Sedangkan baptisan manusia dewasa ini adalah penyatuan seseorang dengan anggota gereja, di mana orang yang dipermandikan menjadi anggota gereja. Orang yang sudah menjadi anggota gereja itu disatukan dalam keluarga besar Allah. Maka orang yang sudah masuk dalam keluarga besar Anak-anak Allah mustinya menyandang predikat:” Anak yang Allah Kasihi dan karenanya harus berkenan di hadapan Allah.
Sampai di sinilah kita akhirnya berkaca sambil bertanya pada diri sendiri:” Apakah kita, anda dan saya adalah anak-anak yang sungguh di kasihi Allah dan berkenan kepada-Nya? Bila kita jujur, mungkin kita masih jauh disebut sebagai yang dikasihi Allah, apalagi berkenan di hadapan Allah.
Menjadi orang yang berkenan di hadapan Allah bila kita menciptakan relasi yang mengalirkan hidup dengan sesama, orang yang kesepian didatangi, orang yang terkucil dirangkul. Mereka yang tidak terpandang atau malahan yang terpandang sebagai bukan seseorang, menjadi ‘seseorang.’
Saudara-saudara….Gereja meletakan Minggu Biasa I bertepatan dengan Pembaptisan Tuhan untuk menyadarkan kita bahwa sepanjang ziarah hidup kita dalam lingkaran masa liturgi ini, kita harus selalu menyadari diri bahwa kita adalah orang katolik oleh karena baptisan Air dan Roh Kudus. Karena kita adalah anak-anak Allah oleh baptisan itu, maka kita dituntut untuk menjadi orang katolik yang militan. Bukan jadi katolik abal-abal. Kita dituntut untuk menjadi orang katolik yang seratus persen, tetapi juga menjadi 100 % warga negara yang baik. Sebagai orang katolik yang seratus persen dan dan warga negara yang seratus persen pula, tugas orang katolik itu bukan untuk membaptis orang menjadi katolik, karena menjadi katolik atau tidak adalah urusan Roh Kudus; tetapi tugas orang katolik adalah bagaimana membuat baik negara dan bangsa Indonesia.
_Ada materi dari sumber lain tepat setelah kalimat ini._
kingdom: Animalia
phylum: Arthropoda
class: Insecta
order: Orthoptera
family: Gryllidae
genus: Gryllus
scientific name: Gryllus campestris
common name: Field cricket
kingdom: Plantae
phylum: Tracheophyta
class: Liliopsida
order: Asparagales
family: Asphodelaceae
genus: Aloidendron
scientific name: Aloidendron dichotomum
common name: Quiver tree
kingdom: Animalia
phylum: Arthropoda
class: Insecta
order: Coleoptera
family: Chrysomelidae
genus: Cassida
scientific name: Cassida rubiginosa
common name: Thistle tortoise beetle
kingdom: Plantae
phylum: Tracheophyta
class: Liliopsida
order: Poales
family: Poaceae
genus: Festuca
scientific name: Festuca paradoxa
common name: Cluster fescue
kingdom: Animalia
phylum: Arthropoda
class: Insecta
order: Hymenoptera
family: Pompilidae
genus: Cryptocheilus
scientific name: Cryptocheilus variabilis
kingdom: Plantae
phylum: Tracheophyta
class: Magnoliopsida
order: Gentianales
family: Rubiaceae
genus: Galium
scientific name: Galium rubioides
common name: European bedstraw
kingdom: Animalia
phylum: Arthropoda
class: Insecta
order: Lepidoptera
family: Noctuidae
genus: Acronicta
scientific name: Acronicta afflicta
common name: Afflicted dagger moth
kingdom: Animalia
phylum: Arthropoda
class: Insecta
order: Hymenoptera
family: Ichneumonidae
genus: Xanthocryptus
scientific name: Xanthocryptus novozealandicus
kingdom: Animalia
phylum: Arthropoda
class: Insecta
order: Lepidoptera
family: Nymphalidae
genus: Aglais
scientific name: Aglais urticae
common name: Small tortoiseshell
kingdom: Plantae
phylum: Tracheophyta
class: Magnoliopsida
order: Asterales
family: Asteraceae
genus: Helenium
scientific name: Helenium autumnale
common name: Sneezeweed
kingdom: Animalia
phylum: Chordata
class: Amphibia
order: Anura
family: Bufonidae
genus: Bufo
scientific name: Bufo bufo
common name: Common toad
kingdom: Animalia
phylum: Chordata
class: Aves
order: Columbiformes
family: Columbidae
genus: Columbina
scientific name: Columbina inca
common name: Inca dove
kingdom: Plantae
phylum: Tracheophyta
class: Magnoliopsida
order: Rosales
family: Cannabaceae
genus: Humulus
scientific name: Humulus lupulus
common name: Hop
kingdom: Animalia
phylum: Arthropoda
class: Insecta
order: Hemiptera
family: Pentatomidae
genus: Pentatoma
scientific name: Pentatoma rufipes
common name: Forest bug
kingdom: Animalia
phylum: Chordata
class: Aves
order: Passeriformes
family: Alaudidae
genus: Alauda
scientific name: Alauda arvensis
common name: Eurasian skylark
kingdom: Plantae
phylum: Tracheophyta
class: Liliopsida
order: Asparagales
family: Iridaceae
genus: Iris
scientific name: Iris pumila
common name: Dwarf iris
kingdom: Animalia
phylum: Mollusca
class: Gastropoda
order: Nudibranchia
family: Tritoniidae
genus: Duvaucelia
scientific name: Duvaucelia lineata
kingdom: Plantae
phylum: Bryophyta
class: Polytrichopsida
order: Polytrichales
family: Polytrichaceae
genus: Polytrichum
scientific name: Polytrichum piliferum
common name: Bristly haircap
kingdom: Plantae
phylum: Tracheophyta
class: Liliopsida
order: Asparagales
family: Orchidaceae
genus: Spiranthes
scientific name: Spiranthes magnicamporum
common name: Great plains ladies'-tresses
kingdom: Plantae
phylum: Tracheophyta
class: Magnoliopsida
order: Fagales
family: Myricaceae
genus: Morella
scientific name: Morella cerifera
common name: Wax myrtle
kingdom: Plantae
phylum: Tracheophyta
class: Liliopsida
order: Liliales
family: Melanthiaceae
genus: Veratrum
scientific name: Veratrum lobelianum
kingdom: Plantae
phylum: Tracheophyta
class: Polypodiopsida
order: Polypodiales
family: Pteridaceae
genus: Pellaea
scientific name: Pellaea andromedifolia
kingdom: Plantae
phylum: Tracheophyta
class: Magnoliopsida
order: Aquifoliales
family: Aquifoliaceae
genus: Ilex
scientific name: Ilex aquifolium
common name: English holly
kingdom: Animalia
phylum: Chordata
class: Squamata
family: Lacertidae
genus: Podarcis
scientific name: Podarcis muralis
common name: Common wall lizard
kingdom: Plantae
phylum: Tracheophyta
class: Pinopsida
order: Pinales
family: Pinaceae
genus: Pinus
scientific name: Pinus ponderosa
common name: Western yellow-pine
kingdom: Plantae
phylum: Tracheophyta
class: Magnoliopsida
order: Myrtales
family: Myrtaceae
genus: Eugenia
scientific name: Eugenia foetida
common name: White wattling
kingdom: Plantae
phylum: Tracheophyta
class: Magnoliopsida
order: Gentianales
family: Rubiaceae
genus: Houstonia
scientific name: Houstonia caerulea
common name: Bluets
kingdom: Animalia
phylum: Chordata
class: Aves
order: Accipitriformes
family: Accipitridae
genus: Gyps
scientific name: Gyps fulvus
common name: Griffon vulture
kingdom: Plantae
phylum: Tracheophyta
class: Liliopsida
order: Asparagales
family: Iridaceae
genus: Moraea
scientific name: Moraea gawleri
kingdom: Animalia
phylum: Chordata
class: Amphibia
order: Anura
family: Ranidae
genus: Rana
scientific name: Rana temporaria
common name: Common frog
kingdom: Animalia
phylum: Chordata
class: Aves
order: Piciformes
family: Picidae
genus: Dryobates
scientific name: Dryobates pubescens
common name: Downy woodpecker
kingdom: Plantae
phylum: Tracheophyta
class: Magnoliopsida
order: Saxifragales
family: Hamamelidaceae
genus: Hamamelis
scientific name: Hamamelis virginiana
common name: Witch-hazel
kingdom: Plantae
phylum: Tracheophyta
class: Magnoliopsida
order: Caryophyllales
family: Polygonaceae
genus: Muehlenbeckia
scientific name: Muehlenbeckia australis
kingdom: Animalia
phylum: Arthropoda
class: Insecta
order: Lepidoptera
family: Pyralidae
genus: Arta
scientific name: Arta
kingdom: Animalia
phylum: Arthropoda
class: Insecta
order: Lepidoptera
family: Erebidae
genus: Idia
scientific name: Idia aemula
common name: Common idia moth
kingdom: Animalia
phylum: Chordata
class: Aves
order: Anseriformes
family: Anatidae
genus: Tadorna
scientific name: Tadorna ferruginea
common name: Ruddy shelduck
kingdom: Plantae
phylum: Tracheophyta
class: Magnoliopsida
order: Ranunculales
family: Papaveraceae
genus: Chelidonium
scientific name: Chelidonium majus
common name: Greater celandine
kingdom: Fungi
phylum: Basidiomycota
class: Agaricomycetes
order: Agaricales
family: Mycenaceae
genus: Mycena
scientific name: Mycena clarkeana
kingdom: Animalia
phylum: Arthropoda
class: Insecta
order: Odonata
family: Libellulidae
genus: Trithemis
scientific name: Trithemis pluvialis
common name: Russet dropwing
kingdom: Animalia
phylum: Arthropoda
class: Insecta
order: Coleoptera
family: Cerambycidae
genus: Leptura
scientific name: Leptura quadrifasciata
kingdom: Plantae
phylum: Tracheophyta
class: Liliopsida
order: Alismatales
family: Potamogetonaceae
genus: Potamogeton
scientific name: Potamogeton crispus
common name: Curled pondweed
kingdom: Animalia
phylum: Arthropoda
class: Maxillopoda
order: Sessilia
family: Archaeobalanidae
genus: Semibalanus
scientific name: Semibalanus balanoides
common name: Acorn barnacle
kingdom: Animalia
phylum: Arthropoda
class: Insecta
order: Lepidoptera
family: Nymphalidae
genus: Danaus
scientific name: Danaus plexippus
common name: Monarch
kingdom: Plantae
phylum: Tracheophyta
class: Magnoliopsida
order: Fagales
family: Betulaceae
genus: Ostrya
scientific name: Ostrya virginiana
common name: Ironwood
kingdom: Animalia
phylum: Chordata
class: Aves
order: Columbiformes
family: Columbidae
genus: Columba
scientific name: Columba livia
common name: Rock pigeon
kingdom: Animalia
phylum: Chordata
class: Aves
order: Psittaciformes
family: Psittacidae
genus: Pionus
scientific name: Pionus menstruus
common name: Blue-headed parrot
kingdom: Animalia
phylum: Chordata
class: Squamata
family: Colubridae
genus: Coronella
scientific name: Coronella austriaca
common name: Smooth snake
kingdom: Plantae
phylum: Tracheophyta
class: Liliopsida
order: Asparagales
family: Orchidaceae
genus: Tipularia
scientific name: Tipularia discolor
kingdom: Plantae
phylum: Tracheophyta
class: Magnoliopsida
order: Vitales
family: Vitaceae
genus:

Bila tugas ini diemban dengan baik maka, kita, anda dan saya adalah orang-orang katolik yang bukan biasa-biasa saja, melainkan orang katolik yang luar biasa karena kita telah masuk dalam barisan ” Orang yang Dikasihi Tuhan” dan pada akhirnya berkenan di hadirat-Nya.”